Restoring the morale of the library’s staff is another concern.

The 2016 survey of federal employees, which is not yet released but was obtained by The Washington Post, shows that only 49 percent of staff said they had a “high level of respect” for the library’s senior leaders and only 38 percent reported being satisfied with senior leadership’s practices. Thirty percent said “creativity and innovation are rewarded,” and just 22 percent said pay raises were linked to job performance. A library spokeswoman said the acting librarian, David Mao, initiated the survey during the leadership transition to create a baseline for planning. The last time the library conducted the survey, which will be released in the coming weeks, was in 2010.

Hayden also will focus on private fundraising, alongside the library’s fundraising arm, the James Madison Council.

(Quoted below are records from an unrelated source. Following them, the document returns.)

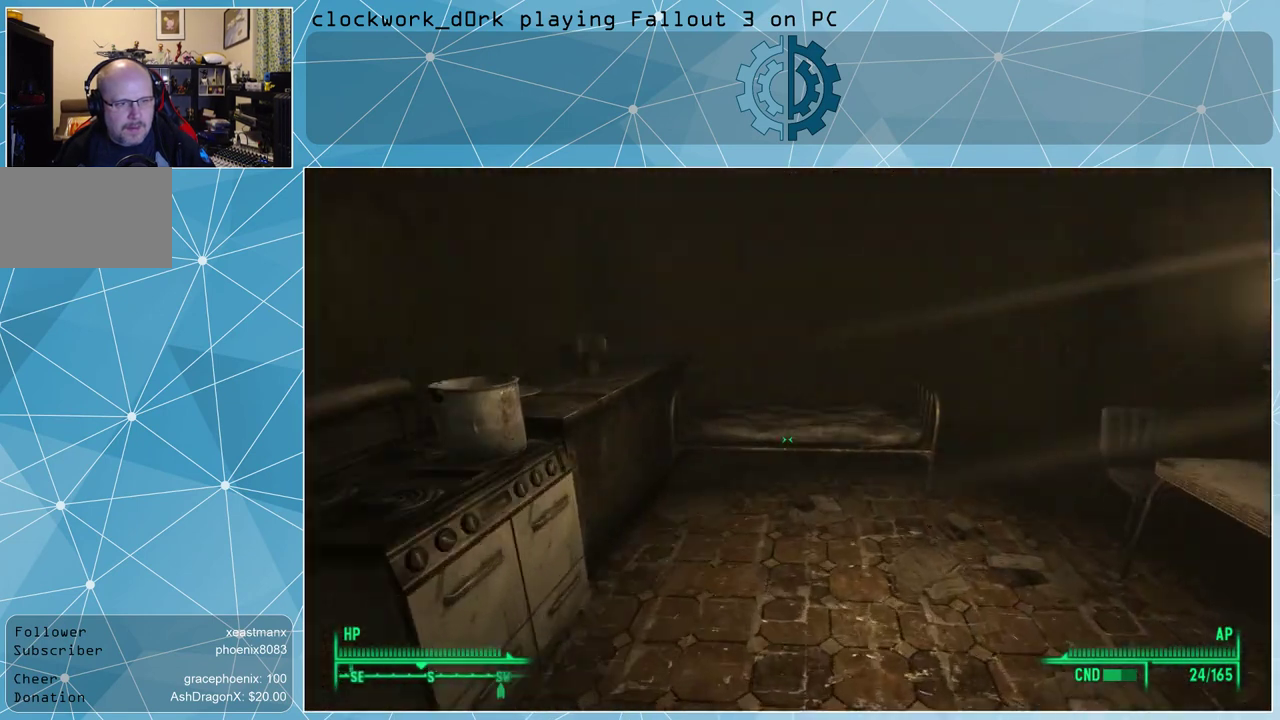
{"keys": [], "mouse": [], "events": []}
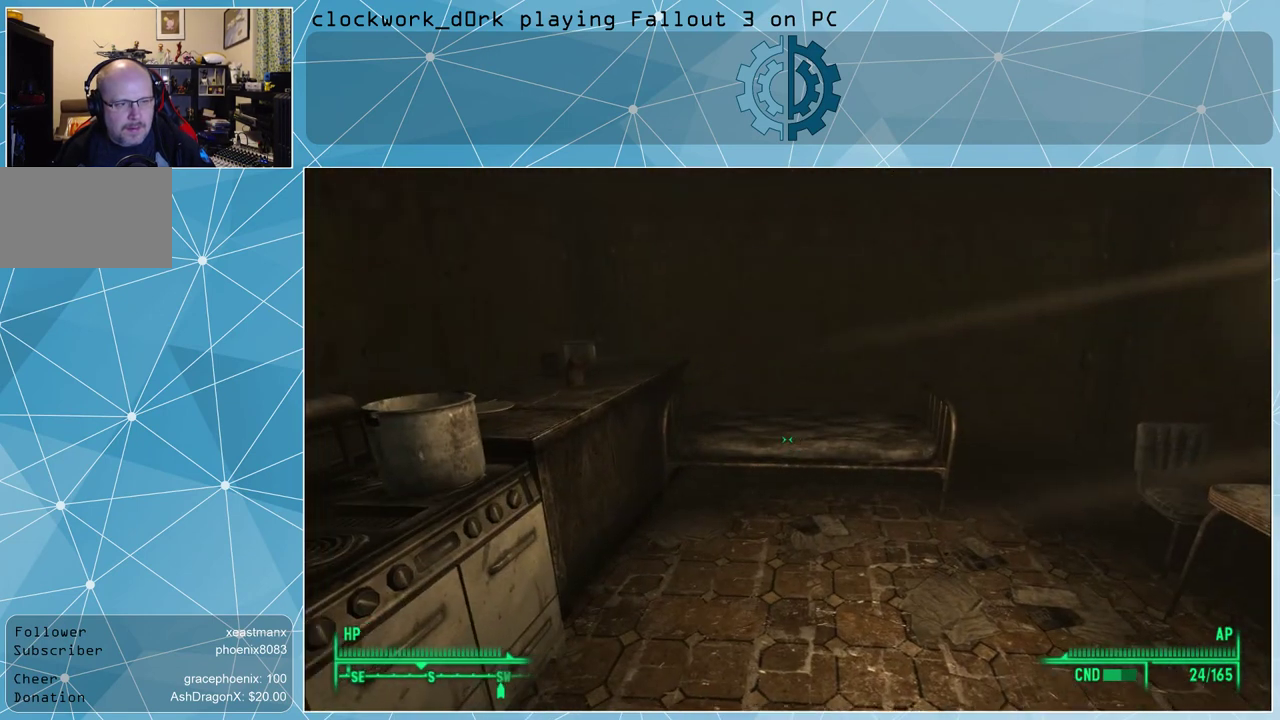
{"keys": ["w"], "mouse": [], "events": [[500, "w", "down"]]}
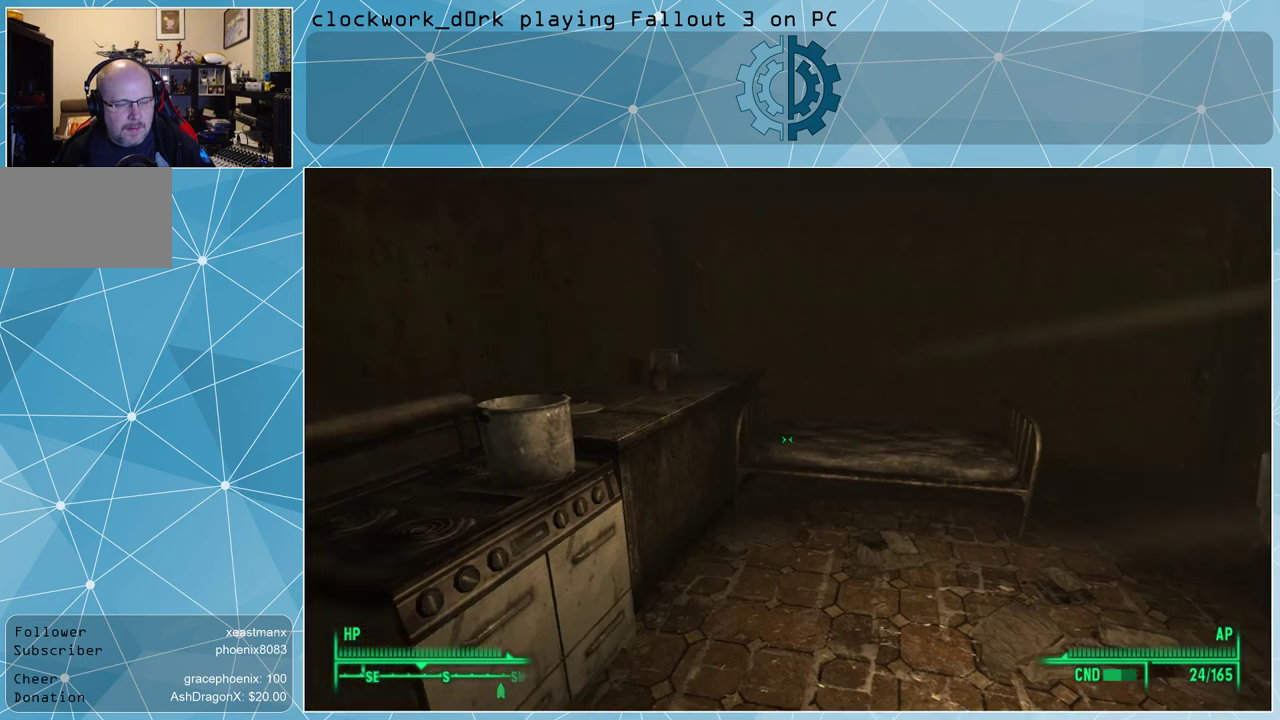
{"keys": ["a", "w"], "mouse": [], "events": [[333, "a", "down"]]}
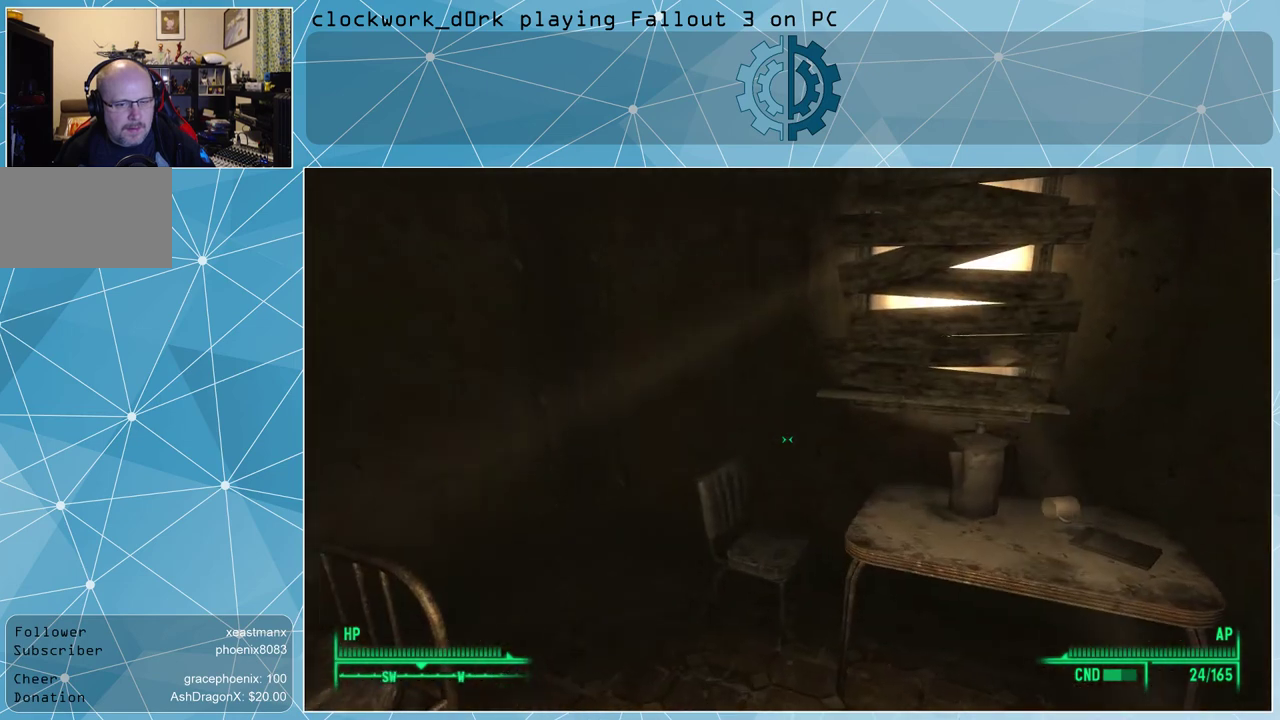
{"keys": [], "mouse": [], "events": [[33, "a", "up"], [33, "w", "up"]]}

She has met with its chairman, David M. Rubenstein, and believes it will continue and grow. Rubenstein agrees.

“I’m very much looking forward to working with Carla Hayden,” he said. “She is a person who is used to raising private-sector money. I think she will bring her own flavor and her own style.

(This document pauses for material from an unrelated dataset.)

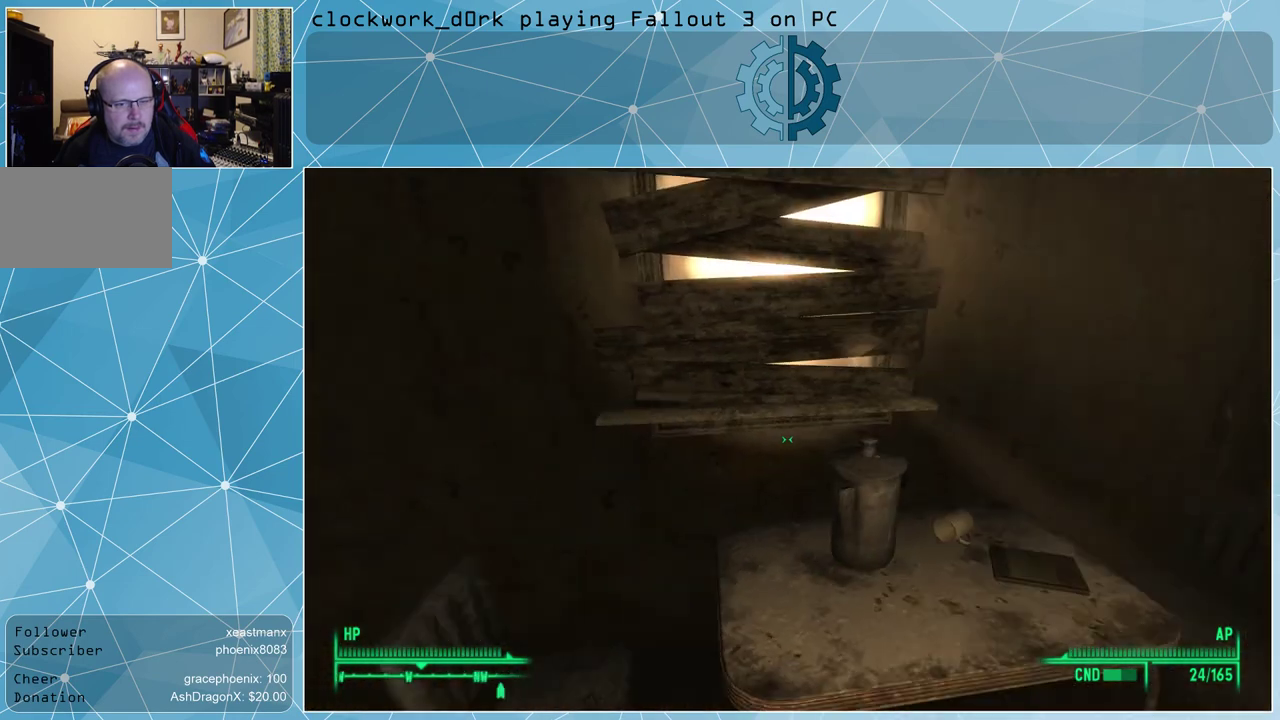
{"keys": [], "mouse": [], "events": []}
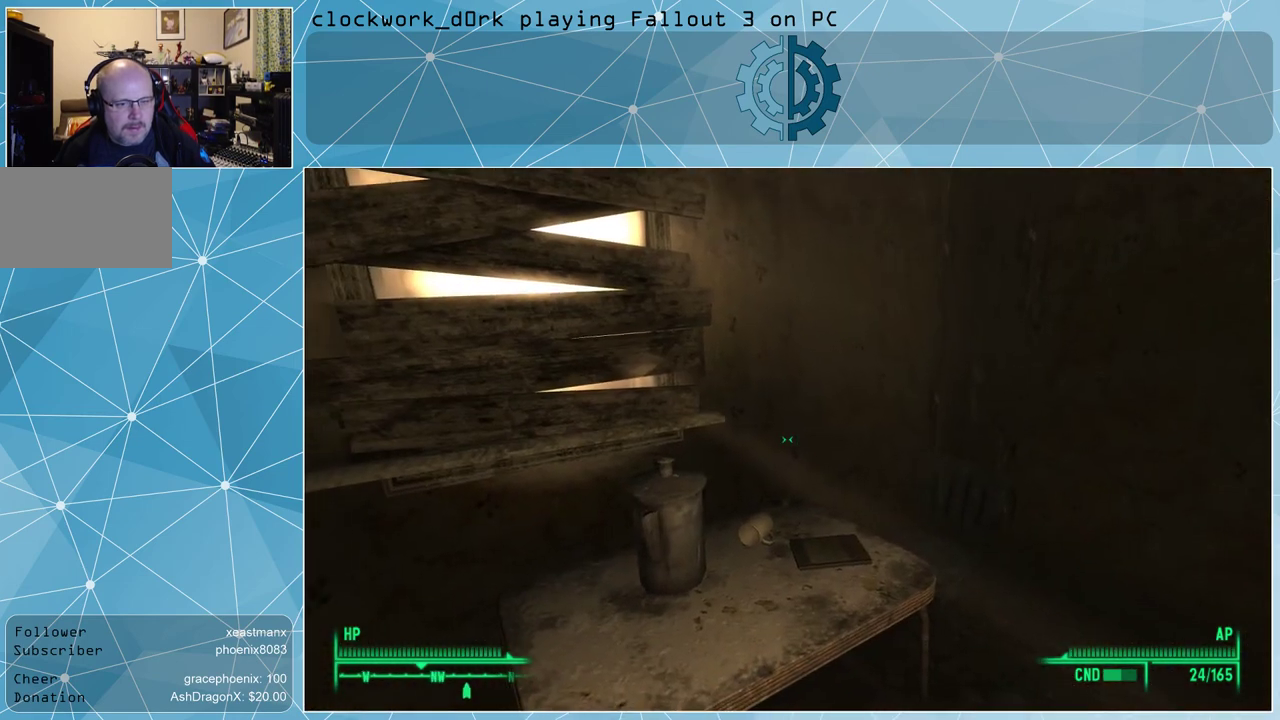
{"keys": ["w"], "mouse": [], "events": [[467, "w", "down"]]}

“The James Madison Council has done a reasonably good job, but we can always do more. Working with Carla Hayden we hope to add more people to the council, to provide more diversity in its membership, more youth. I expect we’ll grow the membership and expect we’ll raise additional money.”

Hayden plans to meet informally with staff — “maybe coffee with Carla,” she suggested — to hear their concerns and learn about the library’s history and operations. It is her responsibility, she said, to help others reach their potential.

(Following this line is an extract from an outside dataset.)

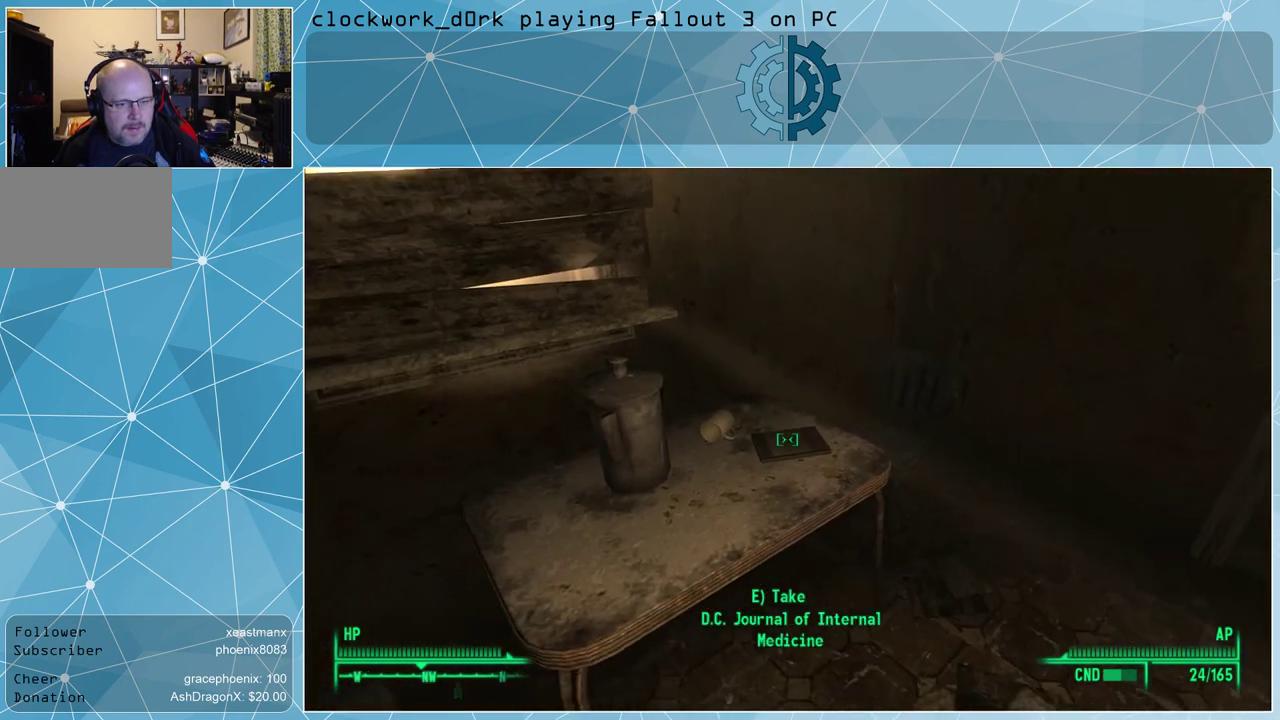
{"keys": [], "mouse": [], "events": [[67, "w", "up"]]}
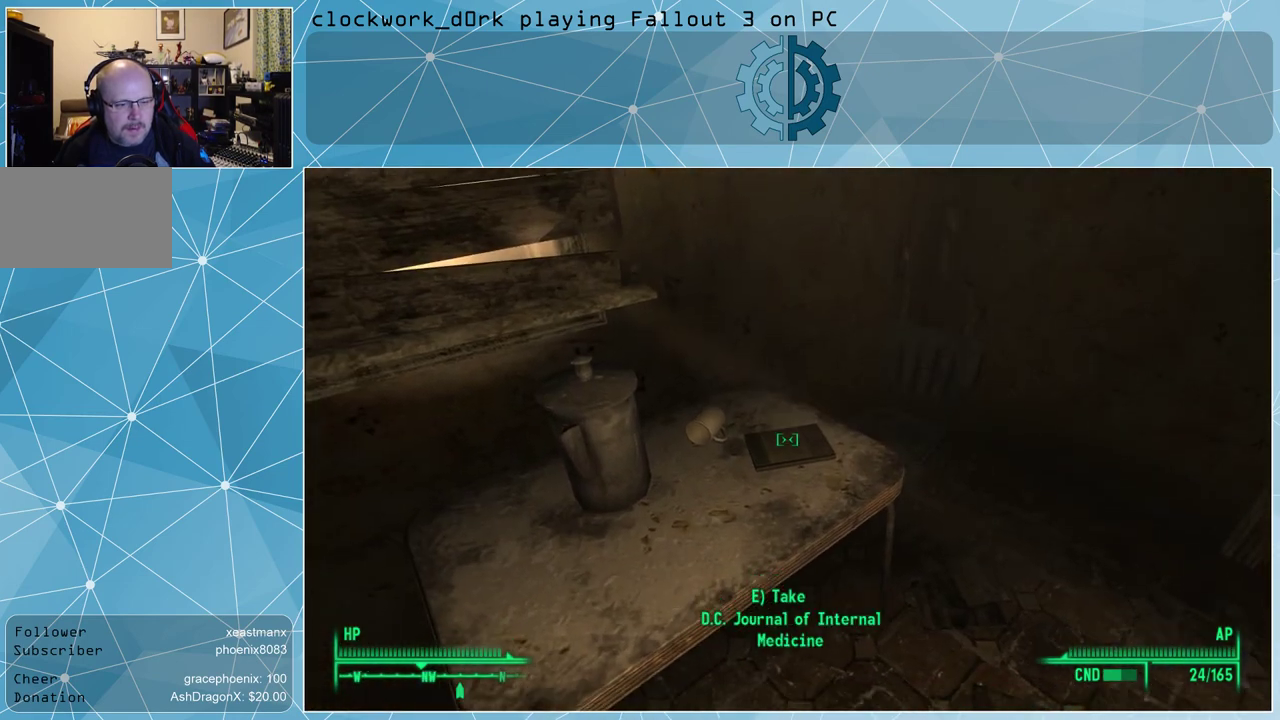
{"keys": [], "mouse": [], "events": []}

“Everybody is really equal,” she said. “I’ve learned, and maybe it has to do with my culture, that there are people who may be maintenance workers by day and are deacons in the church on Sunday.”

That approach is signature Hayden, friends say.

“She believes in people. She’s a real nurturer and supporter,” said Mary Hastler, chief executive of the Harford County Public Library in Belcamp, Md., and past president of the Maryland Library Association. “She doesn’t give up easy. She really wants change, to make change.”